Rav Tzvi Yehuda would note that Rambam's view that the Mashiach need not be a performer of miracles - derived from Rabbi Akiva's relationship to Bar Kochba, and his dedication to the role of the ideologue of the Bar Kochba rebellion. The Mashiach must be somebody with national leadership qualities. Bar Kochba was perceived to be the Mashiach until he was killed, and when that happened, it became clear that he was not the Mashiach. None of the scholars of the time ever asked Bar Kochba for any sort of outward sign that he was the Mashiach.
Rav Tzvi Yehuda would also point to Lag Ba’omer as the memorial day for all those Jews who sacrificed their lives throughout the generations, from the students of Rabbi Akiva, to the young people of our generation. It is possible to say, in essence, that the Bar Kochba rebellion never really ended, and that today we are still experiencing its continuation.
Let’s expound a little more on the greatness of Rabbi Akiva: The Talmud in Menachot states: "Rav Yehuda said in the name of Rav: When Moshe Rabeinu ascended to Heaven, he found the Holy One, Blessed be He, tying crowns onto the letters of the Torah.
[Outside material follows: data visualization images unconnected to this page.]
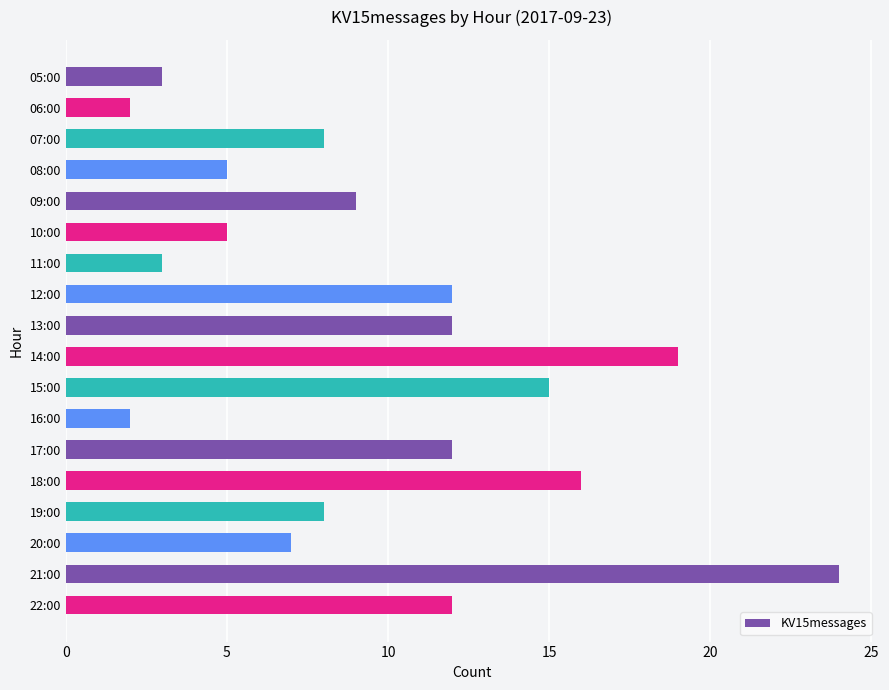

Which has a higher value, 15:00 or 19:00?

15:00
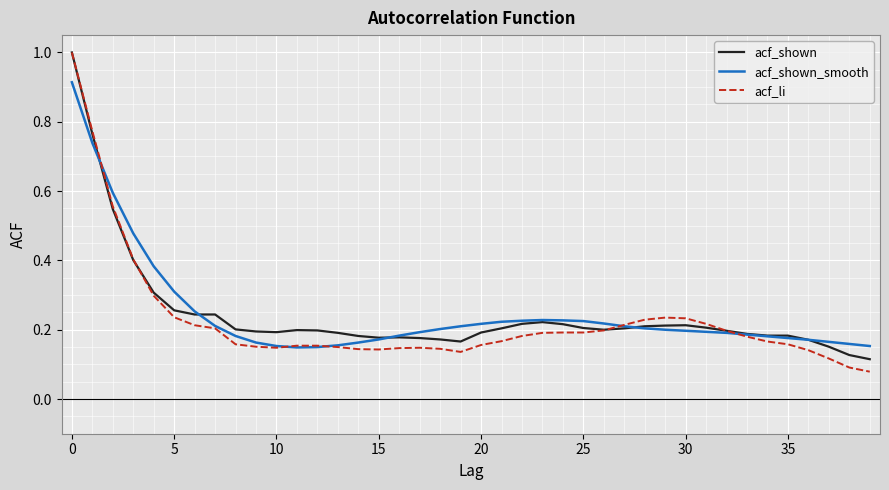

What is the maximum value shown in the chart?

1.0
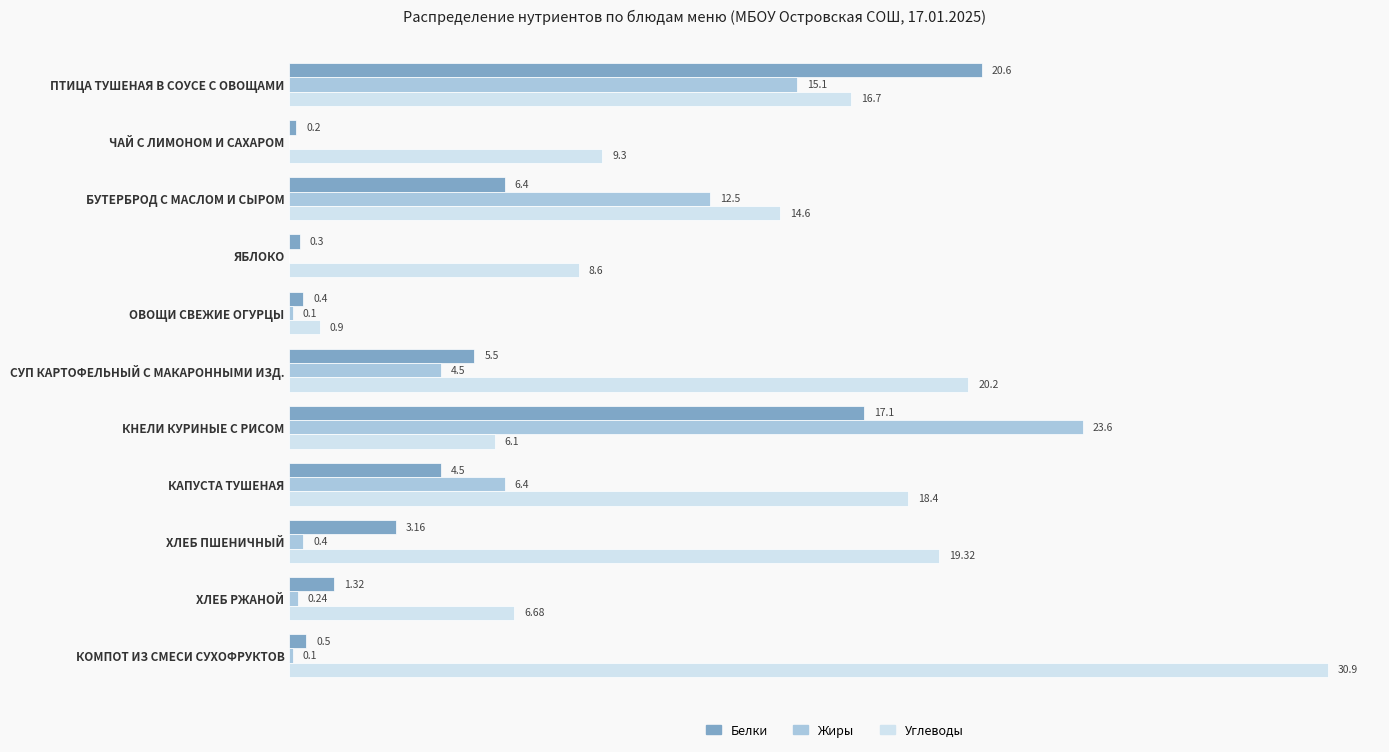

Between СУП КАРТОФЕЛЬНЫЙ С МАКАРОННЫМИ ИЗД. and ХЛЕБ ПШЕНИЧНЫЙ, which series saw the biggest shift?

Жиры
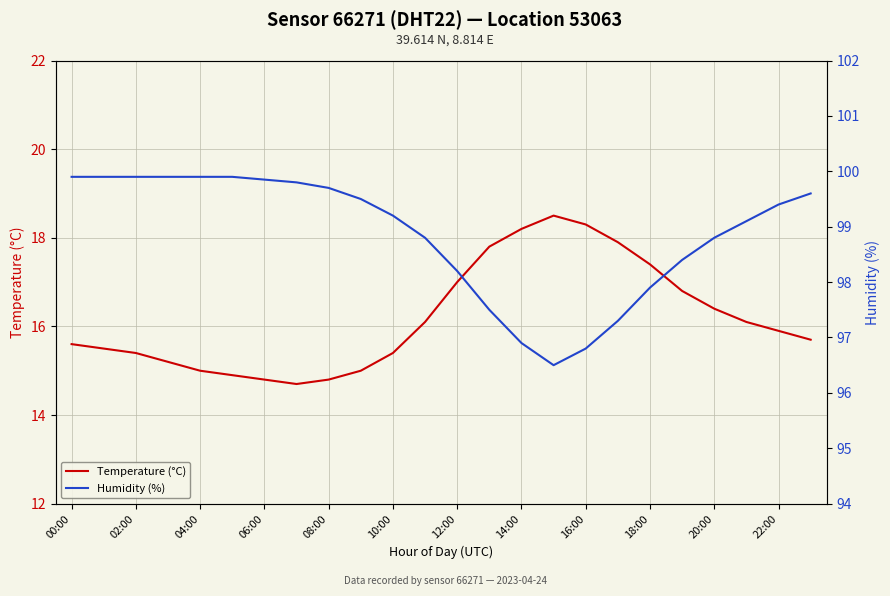

True or false: Temperature (°C) has a value of 23.7 at 18:00.

False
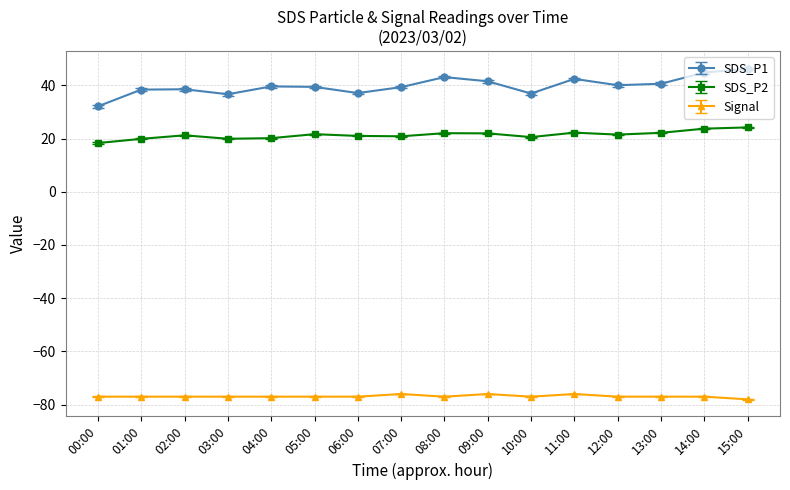

Which series has the largest total across all categories?

SDS_P1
He said to God: ‘Creator of the Universe, who prevented You?’ [The Maharsha explains that Moshe received the entire Torah on Mt. Sinai - including everything that a skilled student would eventually clarify. All of a sudden, Moshe sees "crowns" on the letters, representing another layer of Torah truth, its greatest secrets. So he asks Hashem: ‘Who prevented You [from revealing these secrets to man in the basic text of the Torah that You have to add on information through the addition of such crowns - (Rashi)? What's more, You wrote the Torah in order to reveal it to man. These secrets are beyond man’s comprehension and therefore seem superfluous".]
"God answered: 'There will be a person several generations from now and Akiva the son of Yosef is his name. He will extrapolate innumerable halachot from each of the crowns.' Moshe responded: 'Master of the Universe, let me see him!' God: 'Take a step back.' (This is a difficult statement. Moshe Rabeinu is speaking to God face to face and yet when he is about to meet Rabbi Akiva, he is told to "move back") Moshe thereupon went and sat at the back of the eighth row - and when he listened to Rabbi Akiva’s class, he did not understand the content of what was being discussed. He became exasperated. At one point during the class, however, a student asked Rabbi Akiva: 'What is the source for that law?' To which the teacher responded: 'It’s a halacha transmitted from Moshe on Mt. Sinai.' Moshe was relieved." (He understood that the apparently "new"ideas being conveyed by Rabbi Akiva were in fact a continuation of the very Torah that he taught Israel.)
"Moshe responded: 'Master of the Universe - You have shown me his Torah - now please show me his reward'...Moshe was then presented with an image of the Romans raking Rabbi Akiva’s flesh with hot combs...Moshe said: 'Master of the Universe - this is Torah and its reward?' God responded: 'Be silent, this is what I have decided to do!' (There are events in Jewish life that are above human comprehension - even beyond the comprehension of Moshe Rabeinu!)
The Talmud says: Nobody can come close to the spiritual level of Rabbi Akiva and his colleagues, who died "Al Kiddush Hashem" - while sanctifying God's name. Lag Ba’omer allows us to reflect upon and appreciate all of those Jews who, such as Rabbi Akiva and his students, sacrificed their lives on behalf of the Jewish people.